[EXERCISE AIM]: In the rows below, convert the text from the line with "with doing mathematics." to the line with "Related News", both ends included, into a JSON list of strings with one string per line. Omit blank lines and leave the pictures out.

[EXERCISE MATERIALS]:
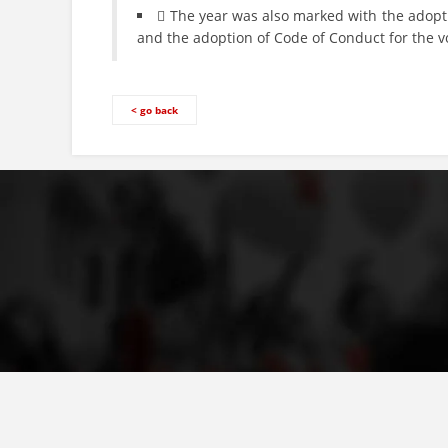
 The year was also marked with the adopti
and the adoption of Code of Conduct for the 
< go back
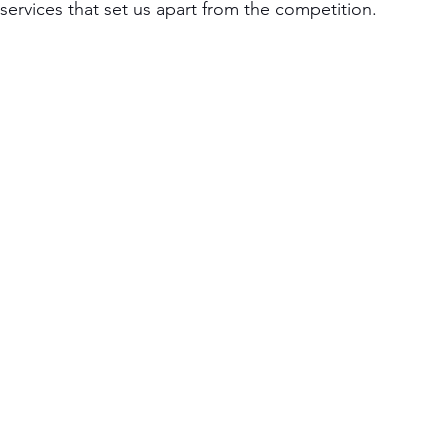
ervices that set us apart from the competition.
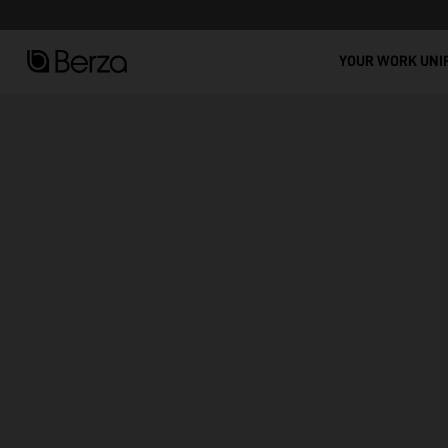
See all
YOUR WORK UNI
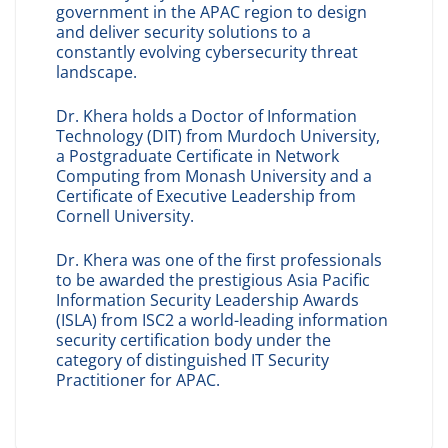
government in the APAC region to design
and deliver security solutions to a
constantly evolving cybersecurity threat
landscape.
Dr. Khera holds a Doctor of Information
Technology (DIT) from Murdoch University,
a Postgraduate Certificate in Network
Computing from Monash University and a
Certificate of Executive Leadership from
Cornell University.
Dr. Khera was one of the first professionals
to be awarded the prestigious Asia Pacific
Information Security Leadership Awards
(ISLA) from ISC2 a world-leading information
security certification body under the
category of distinguished IT Security
Practitioner for APAC.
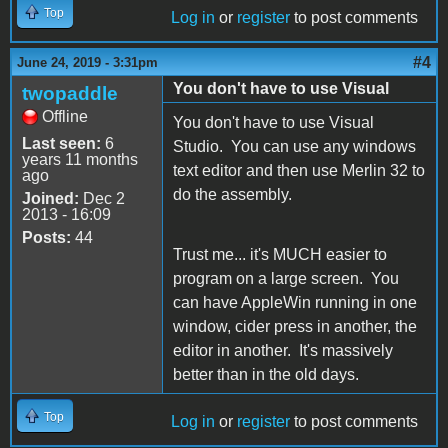
Top
Log in
or
register
to post comments
#4
June 24, 2019 - 3:31pm
You don't have to use Visual
twopaddle
Offline
You don't have to use Visual
Last seen:
6
Studio. You can use any windows
years 11 months
text editor and then use Merlin 32 to
ago
do the assembly.
Joined:
Dec 2
2013 - 16:09
Posts:
44
Trust me... it's MUCH easier to
program on a large screen. You
can have AppleWin running in one
window, cider press in another, the
editor in another. It's massively
better than in the old days.
Top
Log in
or
register
to post comments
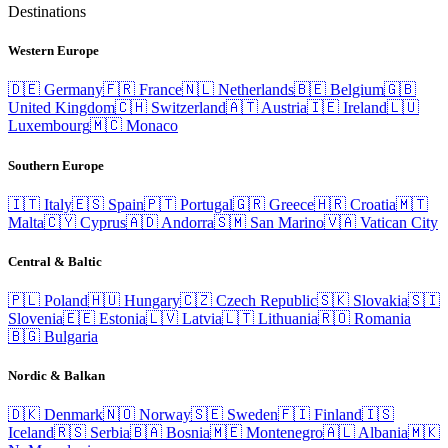
Destinations
Western Europe
🇩🇪
Germany
🇫🇷
France
🇳🇱
Netherlands
🇧🇪
Belgium
🇬🇧
United Kingdom
🇨🇭
Switzerland
🇦🇹
Austria
🇮🇪
Ireland
🇱🇺
Luxembourg
🇲🇨
Monaco
Southern Europe
🇮🇹
Italy
🇪🇸
Spain
🇵🇹
Portugal
🇬🇷
Greece
🇭🇷
Croatia
🇲🇹
Malta
🇨🇾
Cyprus
🇦🇩
Andorra
🇸🇲
San Marino
🇻🇦
Vatican City
Central & Baltic
🇵🇱
Poland
🇭🇺
Hungary
🇨🇿
Czech Republic
🇸🇰
Slovakia
🇸🇮
Slovenia
🇪🇪
Estonia
🇱🇻
Latvia
🇱🇹
Lithuania
🇷🇴
Romania
🇧🇬
Bulgaria
Nordic & Balkan
🇩🇰
Denmark
🇳🇴
Norway
🇸🇪
Sweden
🇫🇮
Finland
🇮🇸
Iceland
🇷🇸
Serbia
🇧🇦
Bosnia
🇲🇪
Montenegro
🇦🇱
Albania
🇲🇰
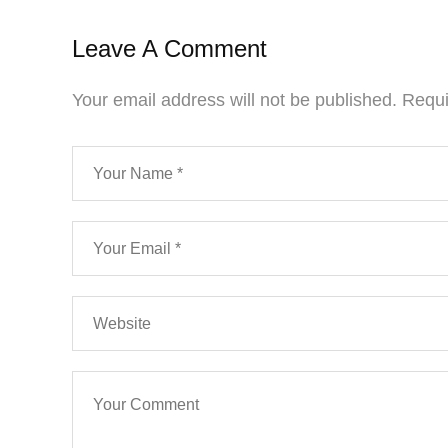
Leave A Comment
Your email address will not be published.
Requi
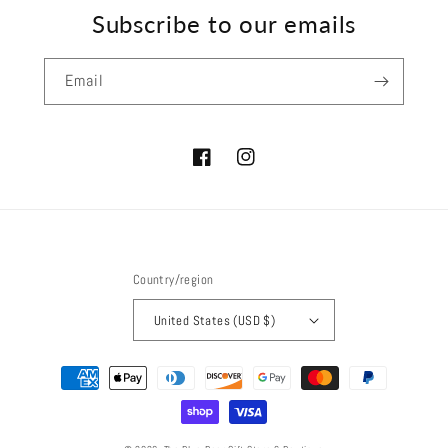
Subscribe to our emails
Email
Facebook
Instagram
Country/region
United States (USD $)
Payment
methods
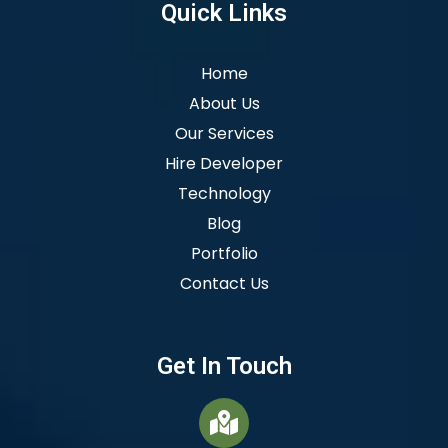
Quick Links
Home
About Us
Our Services
Hire Developer
Technology
Blog
Portfolio
Contact Us
Get In Touch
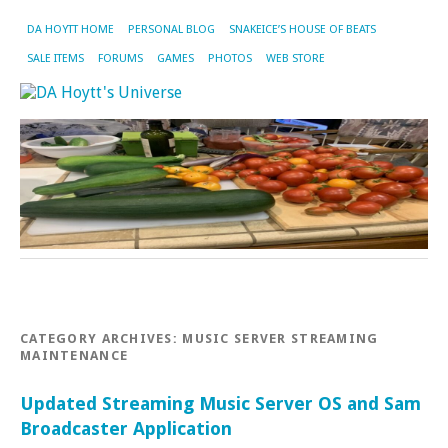
DA HOYTT HOME
PERSONAL BLOG
SNAKEICE’S HOUSE OF BEATS
SALE ITEMS
FORUMS
GAMES
PHOTOS
WEB STORE
CATEGORY ARCHIVES:
MUSIC SERVER STREAMING
MAINTENANCE
Updated Streaming Music Server OS and Sam
Broadcaster Application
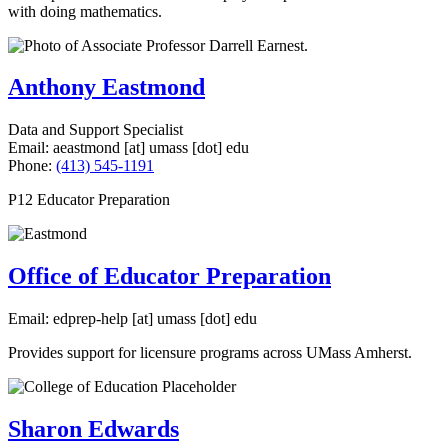
with doing mathematics.
Anthony Eastmond
Data and Support Specialist
Email:
aeastmond
[at]
umass
[dot]
edu
Phone:
(413) 545-1191
P12 Educator Preparation
Office of Educator Preparation
Email:
edprep-help
[at]
umass
[dot]
edu
Provides support for licensure programs across UMass Amherst.
Sharon Edwards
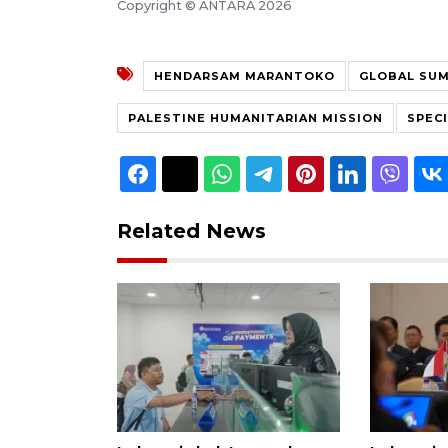
Copyright © ANTARA 2026
HENDARSAM MARANTOKO
GLOBAL SUM
PALESTINE HUMANITARIAN MISSION
SPEC
Related News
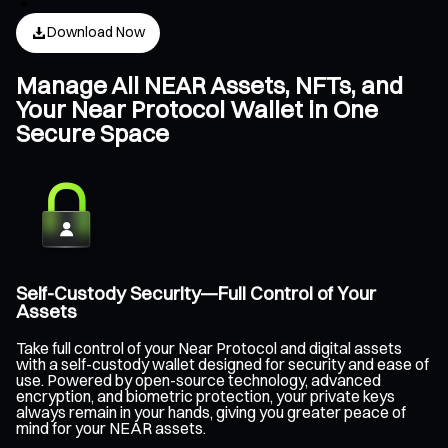
Download Now
Manage All NEAR Assets, NFTs, and
Your Near Protocol Wallet in One
Secure Space
Self-Custody Security—Full Control of Your
Assets
Take full control of your Near Protocol and digital assets
with a self-custody wallet designed for security and ease of
use. Powered by open-source technology, advanced
encryption, and biometric protection, your private keys
always remain in your hands, giving you greater peace of
mind for your NEAR assets.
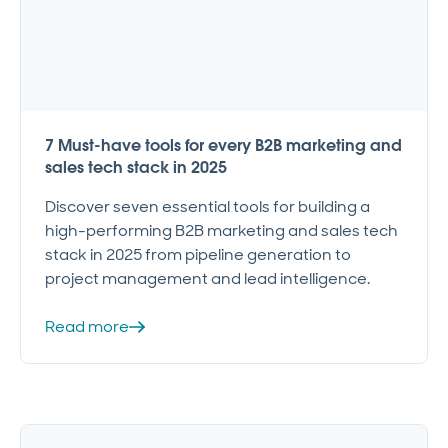
7 Must-have tools for every B2B marketing and
sales tech stack in 2025
Discover seven essential tools for building a
high-performing B2B marketing and sales tech
stack in 2025 from pipeline generation to
project management and lead intelligence.
Read more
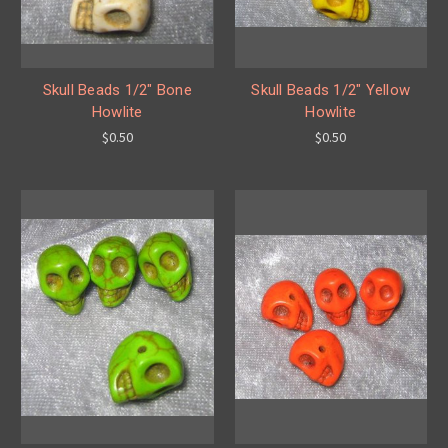
Skull Beads 1/2" Bone
Skull Beads 1/2" Yellow
Howlite
Howlite
$0.50
$0.50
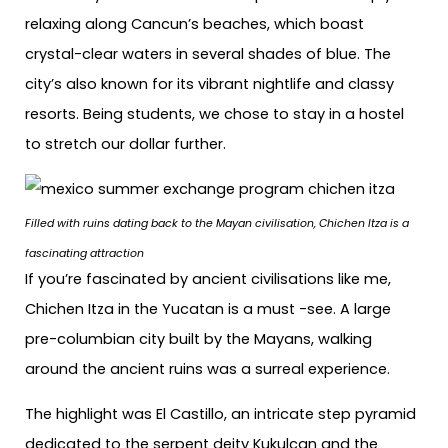
relaxing along Cancun’s beaches, which boast
crystal-clear waters in several shades of blue. The
city’s also known for its vibrant nightlife and classy
resorts. Being students, we chose to stay in a hostel
to stretch our dollar further.
Filled with ruins dating back to the Mayan civilisation, Chichen Itza is a
fascinating attraction
If you’re fascinated by ancient civilisations like me,
Chichen Itza in the Yucatan is a must -see. A large
pre-columbian city built by the Mayans, walking
around the ancient ruins was a surreal experience.
The highlight was El Castillo, an intricate step pyramid
dedicated to the serpent deity Kukulcan and the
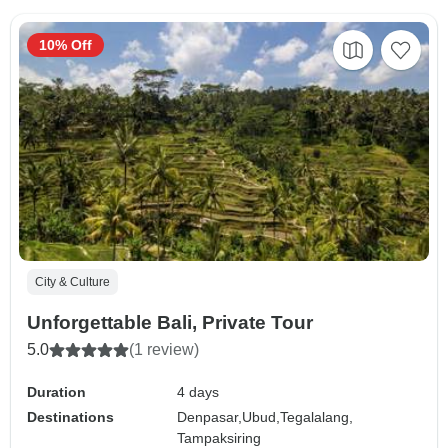
10% Off
City & Culture
Unforgettable Bali, Private Tour
5.0
(1 review)
Duration
4 days
Destinations
Denpasar,
Ubud,
Tegalalang,
Tampaksiring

[EXERCISE RESPONSE]:
[
  "with doing mathematics.",
  "Anthony Eastmond",
  "Data and Support Specialist",
  "Email:",
  "aeastmond",
  "[at]",
  "umass",
  "[dot]",
  "edu",
  "Phone:",
  "(413) 545-1191",
  "P12 Educator Preparation",
  "Office of Educator Preparation",
  "Email:",
  "edprep-help",
  "[at]",
  "umass",
  "[dot]",
  "edu",
  "Provides support for licensure programs across UMass Amherst.",
  "Sharon Edwards",
  "Copyright © ANTARA 2026",
  "HENDARSAM MARANTOKO",
  "GLOBAL SUM",
  "PALESTINE HUMANITARIAN MISSION",
  "SPEC",
  "Related News"
]